Sao Paulo-based newspaper Estadao have gone big over the weekend with claims that they have uncovered proof that the Brazilian national team is being selected based on each player’s “marketability” and has been for almost a decade.

With a headline barking “DOCUMENTS SHOW HOW THE CBF SOLD THE SELECAO”, the paper claim to have obtained a contract between the Brazilian Football Association (CBF) and a company called ISE, who are registered in the Cayman Islands and ostensibly have no employees.

Apparently, ISE are a front for a Saudi company called Dallah Al-Baraka, who have multiple investments in finance, healthcare and banking among other things.

The contract reportedly stipulates that certain elite “marketable” Brazilian players are to feature in every match (pending certifiable injury), with any breach of the agreement resulting in ISE stumping up only half of the agreed match fee of £660,000.

contract-brazil

The CBF have been “fined” for not selecting the likes of Kaka, Neymar, Leandro Damiao and Dani Alves in the past.

Also, any new call-ups to the squad had to first be submitted to and ratified by ISE, who would only sanction it if the new player had ‘an equal marketing value’ to the man he was replacing.

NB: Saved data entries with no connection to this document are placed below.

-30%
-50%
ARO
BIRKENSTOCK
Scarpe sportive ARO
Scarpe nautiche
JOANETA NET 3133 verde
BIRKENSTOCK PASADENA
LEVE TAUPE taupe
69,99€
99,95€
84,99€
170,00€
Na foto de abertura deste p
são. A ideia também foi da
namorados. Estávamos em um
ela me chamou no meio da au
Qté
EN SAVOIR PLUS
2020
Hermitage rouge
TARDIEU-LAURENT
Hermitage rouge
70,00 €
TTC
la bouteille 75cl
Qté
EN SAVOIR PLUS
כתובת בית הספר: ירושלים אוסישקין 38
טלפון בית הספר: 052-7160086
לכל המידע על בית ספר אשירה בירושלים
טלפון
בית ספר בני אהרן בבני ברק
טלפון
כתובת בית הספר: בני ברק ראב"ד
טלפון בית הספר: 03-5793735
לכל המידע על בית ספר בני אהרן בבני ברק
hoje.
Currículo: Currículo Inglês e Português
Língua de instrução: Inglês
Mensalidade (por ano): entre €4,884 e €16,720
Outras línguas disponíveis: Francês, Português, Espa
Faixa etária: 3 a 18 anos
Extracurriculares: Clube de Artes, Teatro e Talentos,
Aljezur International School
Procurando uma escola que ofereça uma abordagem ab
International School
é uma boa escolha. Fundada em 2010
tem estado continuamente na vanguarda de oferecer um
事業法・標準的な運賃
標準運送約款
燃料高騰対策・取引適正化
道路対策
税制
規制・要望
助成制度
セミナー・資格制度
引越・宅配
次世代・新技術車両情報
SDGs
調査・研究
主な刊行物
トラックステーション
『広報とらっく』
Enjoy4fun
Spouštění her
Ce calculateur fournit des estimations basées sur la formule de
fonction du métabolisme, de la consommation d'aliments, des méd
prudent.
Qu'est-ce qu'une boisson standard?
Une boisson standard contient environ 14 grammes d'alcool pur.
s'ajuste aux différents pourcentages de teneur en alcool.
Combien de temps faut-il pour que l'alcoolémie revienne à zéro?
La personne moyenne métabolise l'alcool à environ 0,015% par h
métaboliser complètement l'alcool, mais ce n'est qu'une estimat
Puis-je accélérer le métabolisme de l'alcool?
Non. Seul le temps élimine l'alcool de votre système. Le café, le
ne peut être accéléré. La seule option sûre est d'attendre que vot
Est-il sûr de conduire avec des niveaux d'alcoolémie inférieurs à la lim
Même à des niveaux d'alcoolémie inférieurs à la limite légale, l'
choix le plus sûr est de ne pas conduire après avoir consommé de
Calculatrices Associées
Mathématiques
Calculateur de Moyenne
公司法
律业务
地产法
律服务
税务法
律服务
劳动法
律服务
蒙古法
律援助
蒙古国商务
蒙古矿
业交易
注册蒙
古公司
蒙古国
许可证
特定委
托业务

Estadao also report that an initial 10-year contract was signed in 2006, though it was renewed and extended by CBF president Ricardo Teixeira four years ago.

If the huge claims are true, then it would mean that shady commercial partners have been effectively cherry-picking the Brazil team during the managerial tenures of Dunga, Mano Menezes and Luis Felipe Scolari – which is, of course, disgusting.

It’s all a bit spurious at the moment but if this is true then yuck…just yuck.

Indeed, you can’t help but wonder what other clandestine commercial deals are currently in place out there.